With every passing day, it seems like it is getting harder to trust what you see — and hear — on the internet. Deepfakes and doctored audio have become easier to create with the press of a button. New research by three School of Information students and alums will make it easy to determine the authenticity of an audio clip.
Romit Barua, Gautham Koorma, and Sarah Barrington (all MIMS ’23) first presented their research on voice cloning as their final project for the Master of Information Management and Systems degree program. Barrington is now a Ph.D. student at the I School. Working with Professor Hany Farid, the team looked into different techniques for differentiating a real from a cloned voice designed to impersonate a specific person.

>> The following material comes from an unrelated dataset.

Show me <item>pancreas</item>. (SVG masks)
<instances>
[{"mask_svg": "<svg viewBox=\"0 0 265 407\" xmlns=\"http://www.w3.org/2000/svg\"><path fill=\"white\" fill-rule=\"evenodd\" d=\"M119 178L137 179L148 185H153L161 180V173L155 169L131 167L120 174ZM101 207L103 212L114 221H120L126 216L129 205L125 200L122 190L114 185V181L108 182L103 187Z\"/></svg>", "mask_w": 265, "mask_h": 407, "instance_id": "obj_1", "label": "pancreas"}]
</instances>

“When this team first approached me in early Spring of 2022, I told them not to worry about deepfake audio because voice cloning was just not very good and it would be a while before we had to worry about it. I was wrong, and a few months later, AI-powered voice cloning was shockingly good, revealing how fast this technology evolves,” said Professor Farid. “The team has done important work in laying out a range of ideas for detecting the new threat of deepfake audio.”
To begin, the team first analyzed audio samples of real and fake voices by looking at perceptual features or patterns that can be visually identified. Through this lens, they focused on looking at audio waves and noticed that real human voices often had more pauses and varied in volume throughout the clip. This is because people have the tendency to use filler words and may move around and away from the microphone while recording. By analyzing these features, the team was able to pinpoint pauses and amplitude (consistency and variation in voice) as key factors to look for when trying to determine a voice’s authenticity. However, they also found that this method — while easy to understand — may yield less accurate results.
The team then took a more detailed approach, looking at general spectral features using an ‘off-the-shelf’ audio wave analysis package. The program extracts over six thousand features — including summary statistics (mean, standard deviation, etc.), regression coefficients, and more — before reducing the number to the twenty most important ones. By analyzing these extracted features and comparing them to other audio clips, Barrington, Barua, and Koorma utilized these features to create a more accurate method.
However, their most accurate results occurred with their learned features, which involves training a deep-learning model. To do so, the team feeds the raw audio to the model, from which it processes and extracts multi dimensional representations — called embeddings. Once generated, the model uses these embeddings to distinguish real and synthetic audio. This method has consistently outperformed the previous two techniques on accuracy and has recorded as little as 0% error in lab settings. Despite the high accuracy rate, the team has noted that this method could be difficult to understand without proper context.
The team believes that this research may address growing concerns about using voice cloning and deepfakes for nefarious purposes. “Voice cloning is one of the first instances where we’re witnessing deepfakes with real-world utility, whether that's to bypass a bank’s biometric verification or to call a family member asking for money,” Barrington explained. “No longer are only world leaders and celebrities at risk, but everyday people as well. This work represents a significant step in developing and evaluating detection systems in a manner that is robust and scalable for the general public.”
After publishing this research online, Barrington, Barua, and Koorma were invited to present their findings at various prestigious conferences, such as the Nobel Prize Summit and the IEEE WIFS (Workshop in Information Forensics and Security) conference in Nuremberg, Germany.
“WIFS provided an excellent forum for engaging with researchers in digital forensics, deepening our knowledge of state-of-the-art forensic techniques through detailed presentations and enriching peer discussions,” said Koorma.
“[It also] awarded us a great opportunity to see the research of leaders in our field as well as find common ground for future collaboration in the area of deepfake detection,” Barua added.
As society grapples with the implications of deepfakes affecting not only world leaders and celebrities but everyday individuals, this research offers a robust and scalable approach to safeguarding the general public. Delving into perceptual features, spectral analysis, and leveraging advanced deep learning models has yielded promising results, and the team’s work stands as a crucial step towards restoring trust in audio content online and mitigating the risks posed by advancing technology.